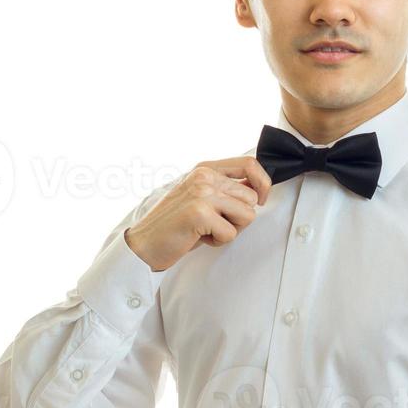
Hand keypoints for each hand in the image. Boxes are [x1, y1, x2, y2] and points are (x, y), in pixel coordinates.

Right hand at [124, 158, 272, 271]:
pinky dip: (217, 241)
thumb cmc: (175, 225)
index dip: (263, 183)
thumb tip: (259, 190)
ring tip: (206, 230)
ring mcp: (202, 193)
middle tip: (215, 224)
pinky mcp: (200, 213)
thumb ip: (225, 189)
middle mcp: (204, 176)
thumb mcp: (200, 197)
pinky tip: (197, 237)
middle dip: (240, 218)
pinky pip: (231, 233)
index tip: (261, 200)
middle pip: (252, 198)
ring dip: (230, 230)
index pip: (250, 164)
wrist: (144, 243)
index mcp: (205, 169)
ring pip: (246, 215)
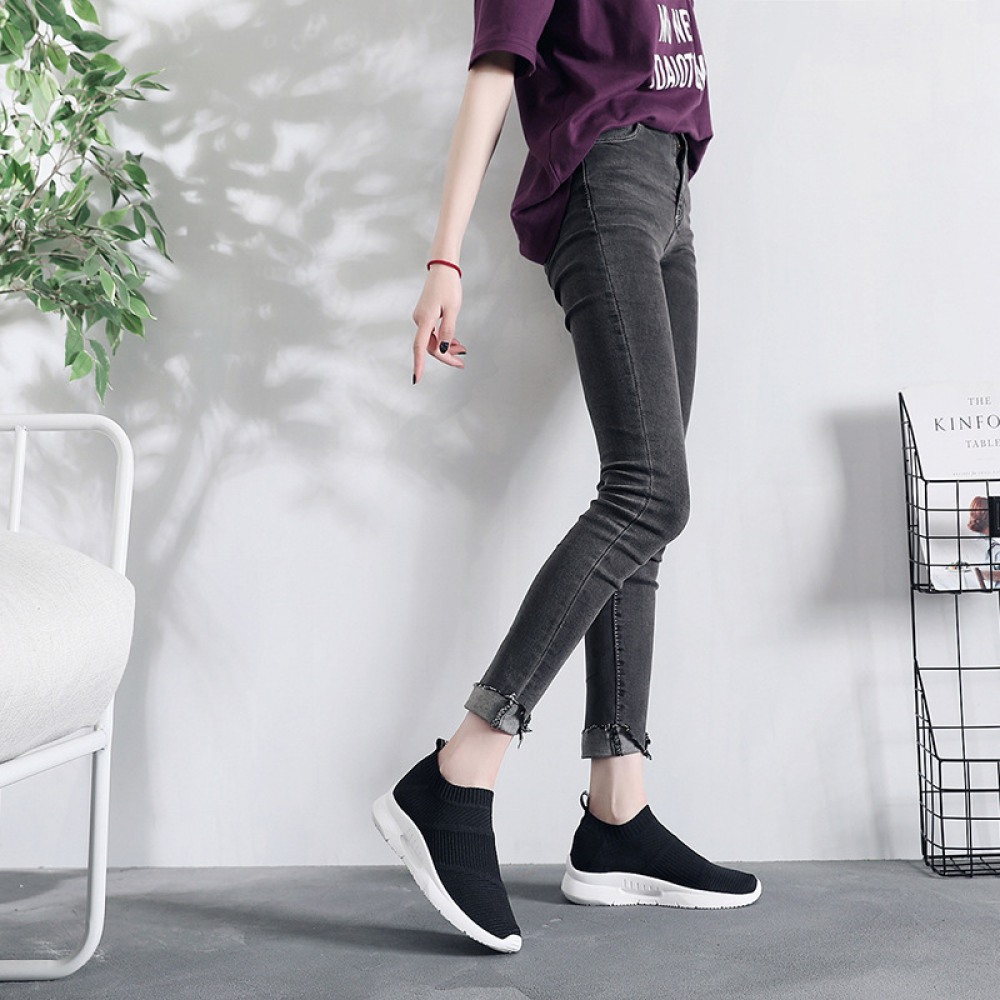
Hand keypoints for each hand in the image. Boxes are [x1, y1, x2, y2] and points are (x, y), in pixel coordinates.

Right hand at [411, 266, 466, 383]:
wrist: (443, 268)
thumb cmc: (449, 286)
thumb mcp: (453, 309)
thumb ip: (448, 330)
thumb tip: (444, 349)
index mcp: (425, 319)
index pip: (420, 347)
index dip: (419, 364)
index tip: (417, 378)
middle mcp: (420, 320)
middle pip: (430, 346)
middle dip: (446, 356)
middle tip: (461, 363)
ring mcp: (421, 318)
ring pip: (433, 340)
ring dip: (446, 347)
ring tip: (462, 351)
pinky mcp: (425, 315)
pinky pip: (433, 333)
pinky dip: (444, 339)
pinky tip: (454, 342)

========================================

# [EXERCISE PROMPT]
Above are the records; return them exactly, minus the pictures.

# [RESULT OF THIS TASK]
Hand keypoints for each hand in the image. Boxes are [x1, y1, x2, y2] and points are (x, y), in pixel coordinates.

Right hand at [124, 158, 272, 271]:
pinky dip: (217, 241)
thumb cmc: (175, 225)
index dip: (263, 183)
thumb tip: (259, 190)
ring tip: (206, 230)
ring mcp: (202, 193)
middle tip: (215, 224)
pinky mcp: (200, 213)
thumb ip: (225, 189)
middle mcp: (204, 176)
thumb mcp: (200, 197)
pinky tip: (197, 237)
middle dip: (240, 218)
pinky pip: (231, 233)
index tip: (261, 200)
middle pip: (252, 198)
ring dip: (230, 230)
index pip: (250, 164)
wrist: (144, 243)
index mcp: (205, 169)
ring pip: (246, 215)
Hand keypoints for each hand in the image. Boxes are [x1, y1, x2, y2] and points are (x, y), in pixel coordinates.

Right hand at [411, 266, 466, 383]:
wrist: (443, 268)
thumb cmc: (449, 286)
thumb mcp: (453, 309)
thumb ip: (448, 330)
thumb tip: (444, 349)
index mcp: (425, 319)
index pip: (420, 347)
index dip: (419, 364)
index tip: (417, 378)
middle mcp: (420, 320)
middle pip: (430, 346)
middle dip: (446, 356)
middle tip: (461, 363)
ring mcp: (421, 318)
ring pip: (433, 340)
ring dip: (446, 347)
ring tip: (462, 351)
pinky mcp: (425, 315)
pinky pip: (433, 333)
pinky dip: (444, 339)
pinky tip: (454, 342)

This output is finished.